Il en vint presque à regretter le temps où elle attendait ces retours de ses longues expéditions à travers le monde. Il manquait de cet accueil qu'elle lui réservait avant qu'il ne lui décrive en détails les décors somptueux de ces horizons qui lui appartenaient autrefois. Cristoval manquait de cette enfant qui savait apaiser son Immoralité, il manquait de celle qui savait le rendre plus humain qu'il ne l'avait jamais été. Mais plus le temps passait et plus il avait la sensation de la voir s'éloigner. Depuis qu'ils s'étaient retrouvés, quelque chose entre eux était différent. L'Espagnol n'était plus certain d'avoir raison ou de se tromper. Et la Princesse quant à elle ne lui disait rien, ses attitudes d'habitude si expressives étaient devenues fades en Irlande et ses rires lumineux avaient laissé place à un silence des plus inquiétants. Ainsi, il pensait avoir deviné ce qu'il se tramait de par cet accessoire avec lequel elle maintenait sa chevelure désordonnée. Ce n'était définitivement pas lui le problème mais bien cette personne, qu'il méprisait déjà, sans même l'avoir rencontré. Cristoval se devait de tout savoir. Pour la protéger, pour la préserver de ce que le monde leur promettait en cas d'impulsivité. Il ne permettrait pas qu'on lui fasse du mal, encore moins qu'on ne l'arrache à elle et il avait la drôle de sensation que c'était exactement ce qui était en train de se passer alors que toutes les preuves étaient là, sous son nez. L'Espagnol s'en sentait stupide et c'est sa fierté heurtée qui prenait à présent possession de son esprit, muselant ainsi l'amour qu'il pouvait lui porter.

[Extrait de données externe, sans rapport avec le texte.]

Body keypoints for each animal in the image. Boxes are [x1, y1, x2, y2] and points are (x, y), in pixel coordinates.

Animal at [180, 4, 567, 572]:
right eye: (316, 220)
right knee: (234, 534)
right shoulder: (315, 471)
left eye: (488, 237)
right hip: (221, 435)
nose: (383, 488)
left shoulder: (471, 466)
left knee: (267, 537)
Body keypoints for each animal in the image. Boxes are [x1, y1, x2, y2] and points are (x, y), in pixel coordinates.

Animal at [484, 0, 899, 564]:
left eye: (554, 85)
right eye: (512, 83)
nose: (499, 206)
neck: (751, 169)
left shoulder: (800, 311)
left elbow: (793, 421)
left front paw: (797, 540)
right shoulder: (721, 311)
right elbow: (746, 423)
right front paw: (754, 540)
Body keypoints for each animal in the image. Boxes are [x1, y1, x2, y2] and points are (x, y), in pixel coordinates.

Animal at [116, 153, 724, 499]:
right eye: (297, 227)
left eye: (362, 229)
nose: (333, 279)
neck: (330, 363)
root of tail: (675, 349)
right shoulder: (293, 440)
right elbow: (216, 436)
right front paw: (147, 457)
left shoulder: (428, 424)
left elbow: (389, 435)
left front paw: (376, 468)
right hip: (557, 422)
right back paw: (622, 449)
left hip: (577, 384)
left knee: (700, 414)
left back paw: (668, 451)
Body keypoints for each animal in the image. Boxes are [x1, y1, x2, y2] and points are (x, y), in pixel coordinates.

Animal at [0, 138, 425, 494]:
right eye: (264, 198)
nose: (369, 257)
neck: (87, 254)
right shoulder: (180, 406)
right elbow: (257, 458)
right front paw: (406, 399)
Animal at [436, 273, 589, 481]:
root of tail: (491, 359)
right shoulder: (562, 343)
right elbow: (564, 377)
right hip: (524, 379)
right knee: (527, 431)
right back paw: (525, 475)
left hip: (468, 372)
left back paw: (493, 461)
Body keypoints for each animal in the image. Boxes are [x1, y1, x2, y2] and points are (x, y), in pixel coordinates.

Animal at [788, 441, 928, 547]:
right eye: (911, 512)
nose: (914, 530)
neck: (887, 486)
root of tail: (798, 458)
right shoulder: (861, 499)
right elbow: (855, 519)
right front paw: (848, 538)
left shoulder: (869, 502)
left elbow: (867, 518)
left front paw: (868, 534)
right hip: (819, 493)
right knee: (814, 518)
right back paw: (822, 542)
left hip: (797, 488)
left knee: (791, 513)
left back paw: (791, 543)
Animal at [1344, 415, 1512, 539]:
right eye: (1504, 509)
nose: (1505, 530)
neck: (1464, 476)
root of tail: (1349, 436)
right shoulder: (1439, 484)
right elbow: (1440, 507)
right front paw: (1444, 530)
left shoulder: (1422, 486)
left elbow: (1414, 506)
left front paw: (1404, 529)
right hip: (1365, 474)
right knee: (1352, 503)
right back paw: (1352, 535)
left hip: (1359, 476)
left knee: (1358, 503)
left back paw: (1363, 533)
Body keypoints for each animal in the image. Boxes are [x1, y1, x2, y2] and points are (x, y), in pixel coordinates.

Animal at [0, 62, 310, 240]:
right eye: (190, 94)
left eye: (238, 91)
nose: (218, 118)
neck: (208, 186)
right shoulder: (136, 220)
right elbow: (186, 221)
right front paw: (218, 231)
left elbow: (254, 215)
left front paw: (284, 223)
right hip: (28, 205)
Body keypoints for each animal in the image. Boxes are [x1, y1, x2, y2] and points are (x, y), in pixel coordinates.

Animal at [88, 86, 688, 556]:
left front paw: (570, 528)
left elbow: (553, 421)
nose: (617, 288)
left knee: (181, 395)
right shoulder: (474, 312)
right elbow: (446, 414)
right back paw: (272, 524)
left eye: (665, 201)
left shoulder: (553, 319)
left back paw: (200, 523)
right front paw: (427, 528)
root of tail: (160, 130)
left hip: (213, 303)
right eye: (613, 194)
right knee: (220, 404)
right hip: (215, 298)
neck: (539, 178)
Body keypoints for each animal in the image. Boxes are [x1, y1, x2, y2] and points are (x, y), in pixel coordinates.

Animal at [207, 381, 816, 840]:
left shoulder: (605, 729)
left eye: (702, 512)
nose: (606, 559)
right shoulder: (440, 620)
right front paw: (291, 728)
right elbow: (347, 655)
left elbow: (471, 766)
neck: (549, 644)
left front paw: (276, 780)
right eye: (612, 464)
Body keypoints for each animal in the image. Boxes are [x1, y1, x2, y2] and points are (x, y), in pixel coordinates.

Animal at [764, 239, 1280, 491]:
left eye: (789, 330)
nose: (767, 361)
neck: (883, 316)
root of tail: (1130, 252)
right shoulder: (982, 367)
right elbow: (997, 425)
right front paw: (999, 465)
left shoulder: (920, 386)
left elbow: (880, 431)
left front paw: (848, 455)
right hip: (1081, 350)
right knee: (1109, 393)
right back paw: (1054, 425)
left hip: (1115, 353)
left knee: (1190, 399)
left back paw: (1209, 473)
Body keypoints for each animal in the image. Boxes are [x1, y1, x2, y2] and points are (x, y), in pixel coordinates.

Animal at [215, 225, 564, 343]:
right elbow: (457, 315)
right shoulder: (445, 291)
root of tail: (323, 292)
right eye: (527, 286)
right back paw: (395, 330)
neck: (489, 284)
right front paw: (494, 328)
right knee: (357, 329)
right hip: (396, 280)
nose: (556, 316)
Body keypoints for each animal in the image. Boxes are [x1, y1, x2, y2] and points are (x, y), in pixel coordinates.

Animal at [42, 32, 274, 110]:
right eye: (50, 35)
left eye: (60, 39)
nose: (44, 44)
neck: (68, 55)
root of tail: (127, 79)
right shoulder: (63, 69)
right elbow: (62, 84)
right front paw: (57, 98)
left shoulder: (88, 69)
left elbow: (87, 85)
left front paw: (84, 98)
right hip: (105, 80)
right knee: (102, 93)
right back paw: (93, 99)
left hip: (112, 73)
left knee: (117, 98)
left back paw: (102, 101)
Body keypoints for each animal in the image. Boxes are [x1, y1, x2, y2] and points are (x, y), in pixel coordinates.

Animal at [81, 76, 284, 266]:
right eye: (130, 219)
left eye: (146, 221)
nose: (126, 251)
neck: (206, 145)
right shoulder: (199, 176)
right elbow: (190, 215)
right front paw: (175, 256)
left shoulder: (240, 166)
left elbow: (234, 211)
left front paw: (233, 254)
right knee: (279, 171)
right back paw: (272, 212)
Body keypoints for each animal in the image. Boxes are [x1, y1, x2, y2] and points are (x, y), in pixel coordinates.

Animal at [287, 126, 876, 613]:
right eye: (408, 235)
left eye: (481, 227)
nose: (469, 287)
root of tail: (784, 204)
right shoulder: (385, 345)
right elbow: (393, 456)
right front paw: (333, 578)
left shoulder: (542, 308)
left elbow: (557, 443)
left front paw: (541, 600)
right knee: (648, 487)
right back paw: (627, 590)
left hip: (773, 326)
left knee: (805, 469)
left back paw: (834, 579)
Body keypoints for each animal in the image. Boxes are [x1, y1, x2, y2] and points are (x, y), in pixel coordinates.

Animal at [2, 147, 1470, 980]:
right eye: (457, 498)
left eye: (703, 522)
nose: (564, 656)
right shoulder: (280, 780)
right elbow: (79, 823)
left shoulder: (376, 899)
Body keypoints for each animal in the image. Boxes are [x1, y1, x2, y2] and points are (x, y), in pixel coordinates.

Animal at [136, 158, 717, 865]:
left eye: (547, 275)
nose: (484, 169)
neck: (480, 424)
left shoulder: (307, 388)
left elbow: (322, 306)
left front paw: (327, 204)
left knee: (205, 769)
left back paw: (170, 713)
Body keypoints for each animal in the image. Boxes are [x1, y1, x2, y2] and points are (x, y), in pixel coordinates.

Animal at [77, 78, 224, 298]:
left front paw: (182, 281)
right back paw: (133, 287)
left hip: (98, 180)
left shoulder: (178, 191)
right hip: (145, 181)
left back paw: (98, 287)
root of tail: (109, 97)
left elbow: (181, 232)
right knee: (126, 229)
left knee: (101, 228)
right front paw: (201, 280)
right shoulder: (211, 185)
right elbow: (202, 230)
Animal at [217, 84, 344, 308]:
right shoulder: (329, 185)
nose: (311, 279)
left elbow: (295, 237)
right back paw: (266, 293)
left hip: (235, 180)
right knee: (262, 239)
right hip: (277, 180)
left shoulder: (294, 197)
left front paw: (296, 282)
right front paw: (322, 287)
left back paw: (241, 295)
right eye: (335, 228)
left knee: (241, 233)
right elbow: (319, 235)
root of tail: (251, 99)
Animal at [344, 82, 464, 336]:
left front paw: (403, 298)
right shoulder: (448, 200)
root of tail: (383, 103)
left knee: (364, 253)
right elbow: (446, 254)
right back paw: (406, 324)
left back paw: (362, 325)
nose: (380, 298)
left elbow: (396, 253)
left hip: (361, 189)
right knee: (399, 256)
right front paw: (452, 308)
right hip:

« Quel est son nom ? Et je te conseille d'arrêter de me mentir en plein visage. Je ne suis pas en train de m'amuser, Ankh. »

Au contraire, il prenait la situation bien plus au sérieux qu'il ne le devrait. Incapable de se calmer puisque le doute s'emparait de toutes les certitudes qu'il pouvait avoir à propos d'elle. Furieux, déjà, de faire face à la réalité qu'elle grandissait et que de lui, elle se lassait.